I have a very large array of ~30M objects approximately 80bytes apiece – that's ~2.2GB for those following along – stored on the disk. The actual size of each object varies a little because each one has a QMap<quint32, QVariant>
child.
Unpacking those objects from raw data is expensive, so I've implemented a multithreaded read operation that pulls a few MB from disk sequentially and then passes each raw data block to a thread to get unpacked in parallel via QtConcurrent
. My objects are created (via new
) on the heap inside the working threads and then passed back to the main thread for the next step. Upon completion, these objects are deleted on the main thread.
In a single-threaded environment, this deallocation is relatively fast (~4-5 seconds). However, when multithreaded on 4 threads this deallocation is incredibly slow (~26-36 seconds). Profiling this with Very Sleepy indicates that the slowdown is in MSVCR100 free
, so it's the deallocation itself that is slow.
Searching around SO suggests that allocating and deallocating on different threads is safe. What is the source of the slowdown, and what can I do about it?
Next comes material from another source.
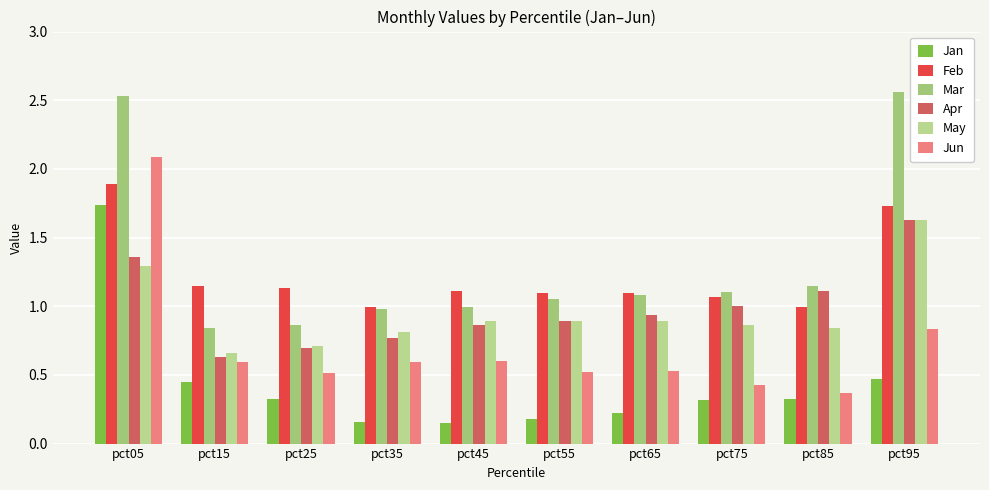

What is the sum of all Apr values?

9.9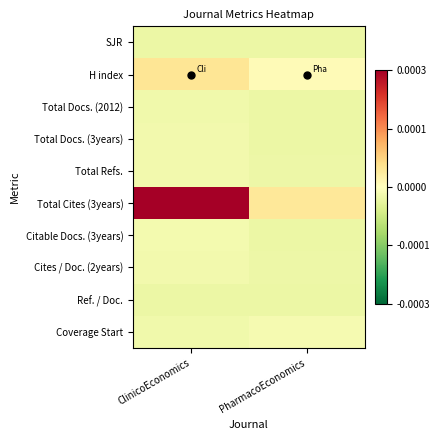

Rank the series at ClinicoEconomics from lowest to highest value.

SJR, Ref. / Doc., Total Docs. (2012), Coverage Start, Total Docs. (3years), Cites / Doc. (2years), Total Refs., Citable Docs. (3years), H index, Total Cites (3years)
Edit: Some sample code communicating the idea of what's going on: For the sake of troubleshooting, I have completely removed the disk IO from this example and simply create the objects and then delete them.
class MyObject
{
public:
MyObject() { /* set defaults... irrelevant here */}
~MyObject() {}
QMap<quint32, QVariant> map;
//...other members
}
//...
QList<MyObject*> results;
/* set up the mapped lambda functor (QtConcurrent reqs std::function if returning) */
std::function<QList<MyObject*>(quint64 chunksize)>
importMap = [](quint64 chunksize) -> QList<MyObject*>
{
QList<MyObject*> objs;
for(int i = 0; i < chunksize; ++i)
{
MyObject* obj = new MyObject();
obj->map.insert(0, 1); //ran with and without the map insertions
obj->map.insert(1, 2);
objs.append(obj);
}
return objs;
}; //end import map lambda
/* set up the reduce lambda functor */
auto importReduce = [&results](bool& /*noreturn*/, const QList<MyObject*> chunkimported)
{
results.append(chunkimported);
}; //end import reduce lambda
/* chunk up the data for import */
quint64 totalcount = 31833986;
quint64 chunksize = 500000;
QList<quint64> chunklist;
while(totalcount >= chunksize)
{
totalcount -= chunksize;
chunklist.append(chunksize);
}
if(totalcount > 0)
chunklist.append(totalcount);
/* create the objects concurrently */
QThreadPool::globalInstance()->setMaxThreadCount(1); //4 for multithreaded run
QElapsedTimer tnew; tnew.start();
QtConcurrent::mappedReduced<bool>(chunklist, importMap, importReduce, QtConcurrent::OrderedReduce | QtConcurrent::SequentialReduce);
qDebug("DONE NEW %f", double(tnew.elapsed())/1000.0);
//do stuff with the objects here
/* delete the objects */
QElapsedTimer tdelete; tdelete.start();
qDeleteAll(results);
qDebug("DONE DELETE %f", double(tdelete.elapsed())/1000.0);
Here are the results with and without inserting data to MyObject::map, and with 1 or 4 threads available to QtConcurrent:
- 1 Thread:
tnew
= 2.7 seconds;tdelete
= 1.1 seconds - 4 Threads:
tnew
= 1.8 seconds;tdelete
= 2.7 seconds - 1 Thread + QMap:
tnew
= 8.6 seconds;tdelete
= 4.6 seconds - 4 Threads + QMap:
tnew
= 4.0 seconds;tdelete
= 48.1 seconds
In both scenarios it takes significantly longer to delete the objects when they were created in parallel on 4 threads vs. in serial on 1 thread, which was further exacerbated by inserting to QMap in parallel.